Scan the listing below for the string "Rescsanski" and copy each line where it turns up.

Start of Records shown

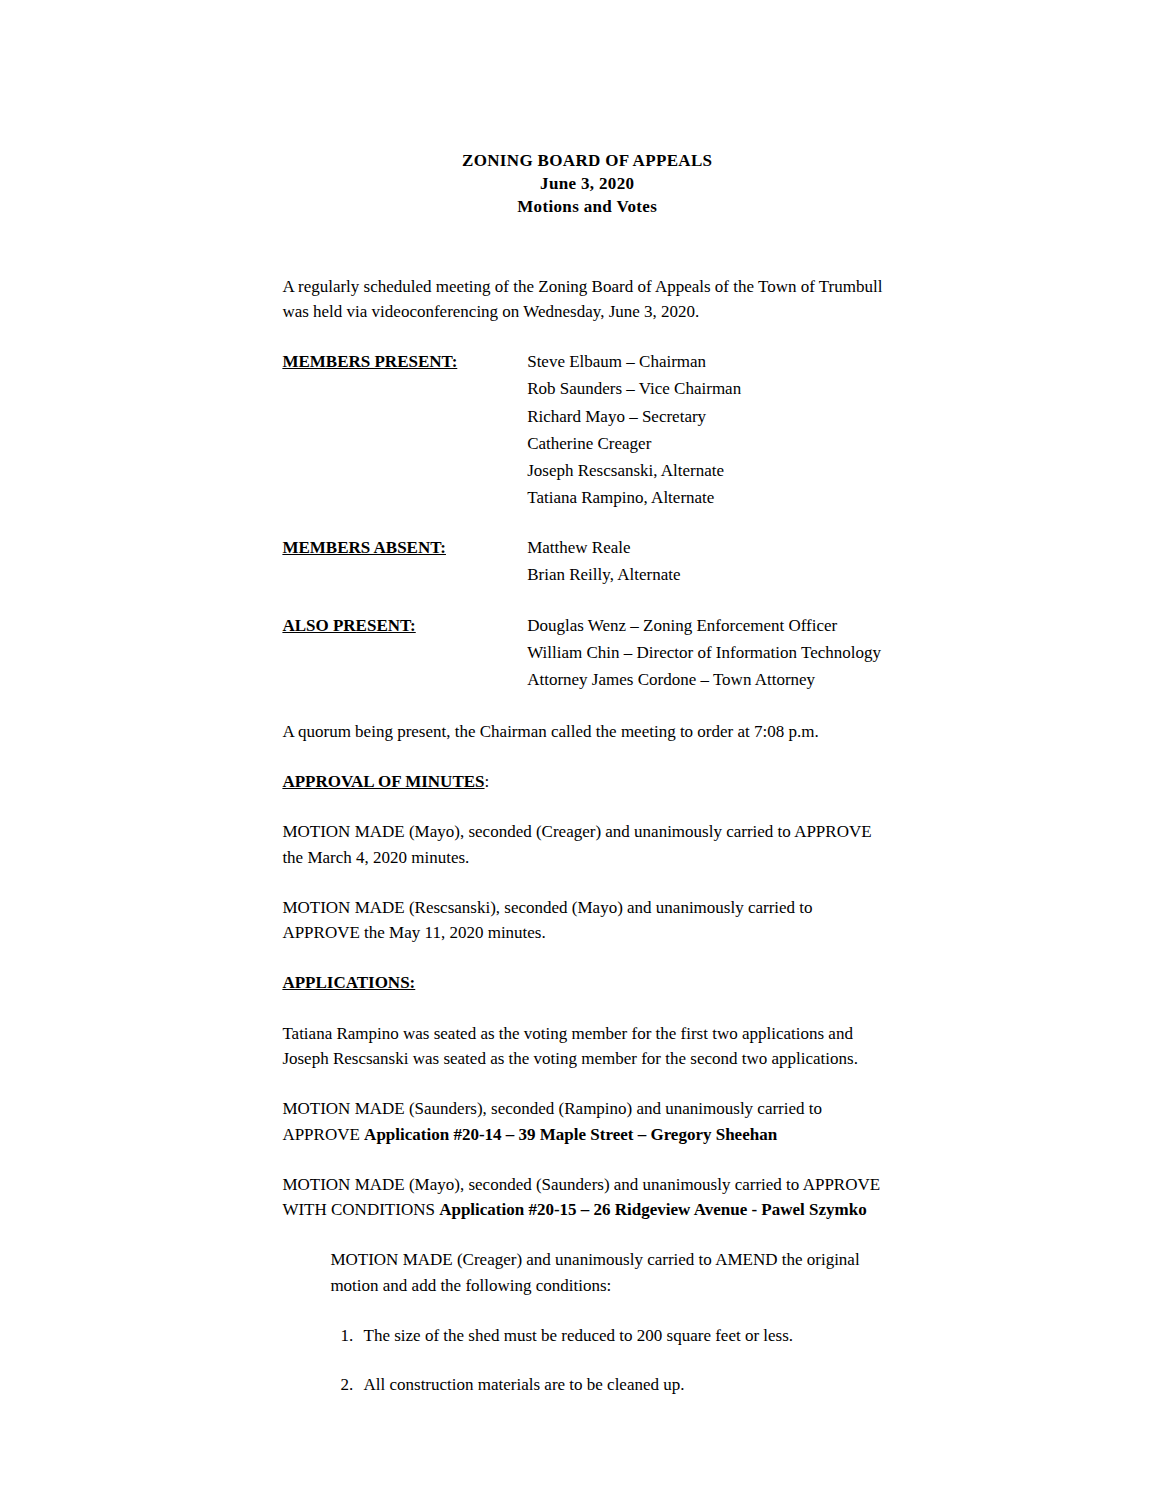ZONING BOARD OF APPEALS June 3, 2020 Motions and Votes
A regularly scheduled meeting of the Zoning Board of Appeals of the Town of Trumbull was held via videoconferencing on Wednesday, June 3, 2020.
| MEMBERS PRESENT: | Steve Elbaum – Chairman |
| | Rob Saunders – Vice Chairman |
| | Richard Mayo – Secretary |
| | Catherine Creager |
| | Joseph Rescsanski, Alternate |
| | Tatiana Rampino, Alternate |
| MEMBERS ABSENT: | Matthew Reale |
| | Brian Reilly, Alternate |
| ALSO PRESENT: | Douglas Wenz – Zoning Enforcement Officer |
| | William Chin – Director of Information Technology |
| | Attorney James Cordone – Town Attorney |
A quorum being present, the Chairman called the meeting to order at 7:08 p.m.
APPROVAL OF MINUTES:
MOTION MADE (Mayo), seconded (Creager) and unanimously carried to APPROVE the March 4, 2020 minutes.
MOTION MADE (Rescsanski), seconded (Mayo) and unanimously carried to APPROVE the May 11, 2020 minutes.
APPLICATIONS:
Tatiana Rampino was seated as the voting member for the first two applications and Joseph Rescsanski was seated as the voting member for the second two applications.
MOTION MADE (Saunders), seconded (Rampino) and unanimously carried to APPROVE Application #20-14 – 39 Maple Street – Gregory Sheehan
MOTION MADE (Mayo), seconded (Saunders) and unanimously carried to APPROVE WITH CONDITIONS Application #20-15 – 26 Ridgeview Avenue - Pawel Szymko
MOTION MADE (Creager) and unanimously carried to AMEND the original motion and add the following conditions:
The size of the shed must be reduced to 200 square feet or less.
All construction materials are to be cleaned up.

End of Records shown

Solution to the exercise:
| | Joseph Rescsanski, Alternate |
MOTION MADE (Rescsanski), seconded (Mayo) and unanimously carried to APPROVE the May 11, 2020 minutes.
Tatiana Rampino was seated as the voting member for the first two applications and Joseph Rescsanski was seated as the voting member for the second two applications.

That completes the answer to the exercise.